India demands changes in WTO trade facilitation agreement 09-22

India demands changes in WTO trade facilitation agreement 

But industry prefers present form as it will reduce its cost burden
Even as the government is collating inputs from industry to chalk out its negotiating strategy in a trade ministers’ meet during December 3-6 in Bali, Indonesia, it has demanded some immediate changes to the Trade Facilitation Agreement (TFA) being discussed at the World Trade Organization (WTO).

India has clearly stated that it will not agree to TFA’s conclusion without the changes it suggested. The commerce and industry ministry has the authority to negotiate on behalf of the country. The ministry wants to make it compulsory for customs authorities globally to allow exporters to take back portions of the rejected consignments at the borders before nullifying the entire shipment, officials in the commerce department told Business Standard.

“The draft trade facilitation proposal has substantial cost implications for developing countries. Countries will have to amend their laws. Apart from cost implications, the onerous compliance implications are also a matter of concern,” said a senior commerce department official on condition of anonymity.

However, Indian industry is strongly batting for the deal to go through in its present form for it will reduce industry’s cost burden. A comprehensive deal on trade facilitation will reduce transaction costs by 10 per cent in advanced economies and by 13-15.5 per cent in developing countries, says a study by Organisation for Economic Co-operation and Development (OECD).

The TFA, which aims to reduce bureaucracy at borders, has the potential to provide a $1-trillion boost to global economy, according to WTO chief Roberto Azevêdo who wants work on the deal to speed up before trade ministers from all 159 member countries meet in Bali.  India has also proposed that the customs procedures be made transparent and non-discriminatory to avoid any non-tariff barriers and encourage greater flow of goods from one country to another.

“The benefits of a trade facilitation agreement will accrue largely to the developed countries and those developing countries which are strong manufacturer-exporters. Such an agreement based on the current proposals would aggravate the adverse balance of trade of many developing countries,” the official, who is involved in the talks, said.

In FY13, India witnessed an unprecedented level of trade deficit at $191 billion with exports falling by 1.76 per cent to $300.60 billion, while imports stood at $491.6 billion.

The official added that if TFA is accepted in the present form, the “burden of policy change required to implement the deal will lie only on developing countries”. The main objective of the deal is to reduce bottlenecks of shipments at borders by smoothening customs procedures through customs streamlining, easing transaction costs and red tape at international borders.

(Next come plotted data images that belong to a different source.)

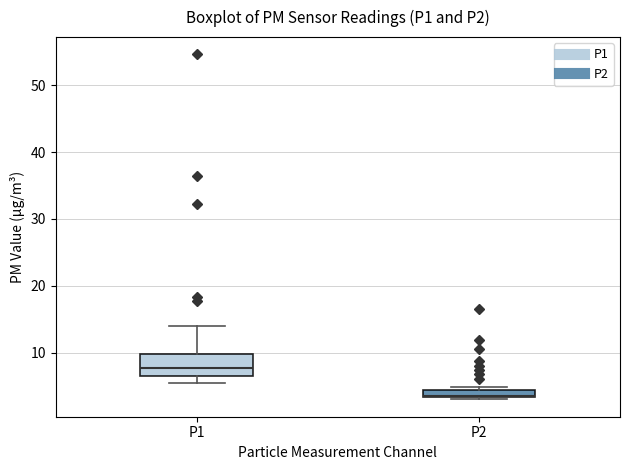

Where is the upper edge of the box for P2 on the y-axis? The values are not printed on the chart, so give them approximately, as read against the axis.

4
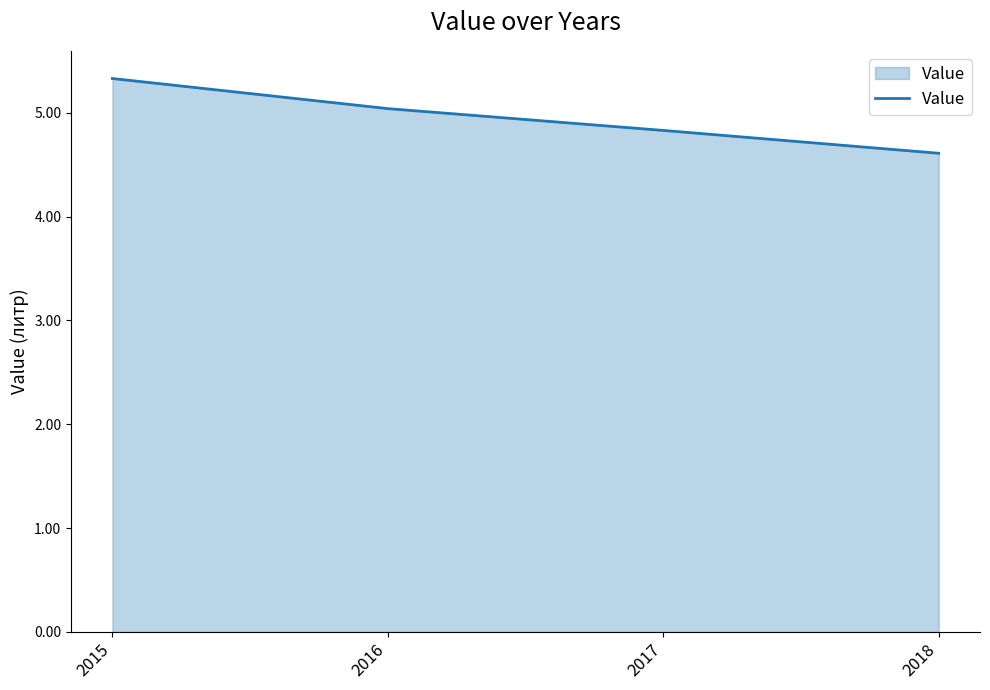

Approximately how many times larger is the value at 2017 compared to 2015?

0.9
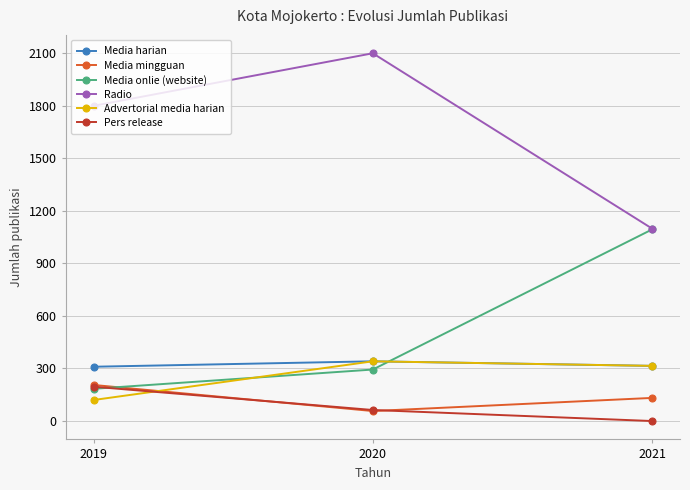

How many lines are shown in the chart?

6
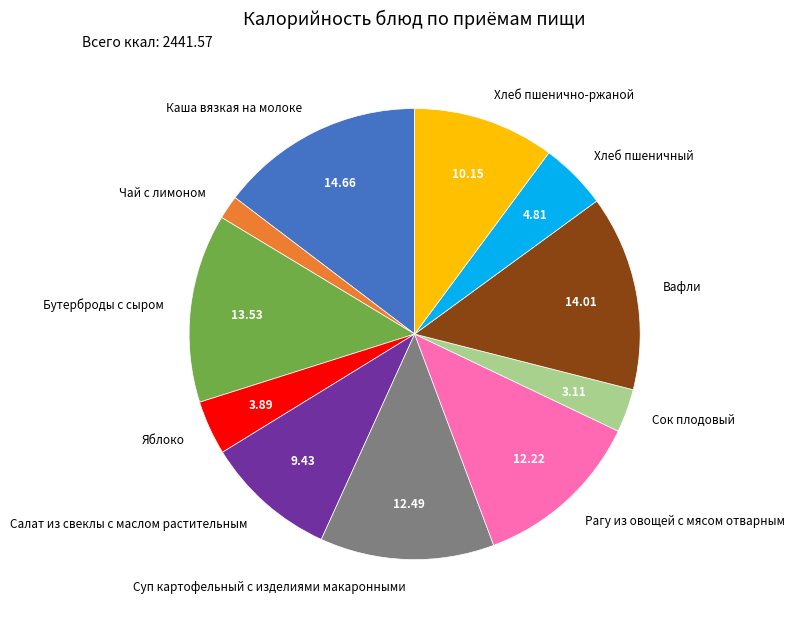

Is there any slice that represents more than half of the pie?

No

According to a recent World Bank study, most of the gains in trade facilitation will come from improving infrastructure such as ports and roads, which calls for a considerable amount of expenditure and investment.

Developing countries such as India, China, the Philippines and Brazil have also urged agreement on food security along with the TFA as a successful outcome of the Bali meet. TFA is only a minor component of the entire global trade deal, which started in Doha in 2001. However, a major consensus on this is expected to pep up the deadlocked talks for a global trade deal as countries are increasingly diverting their attention to regional trading arrangements.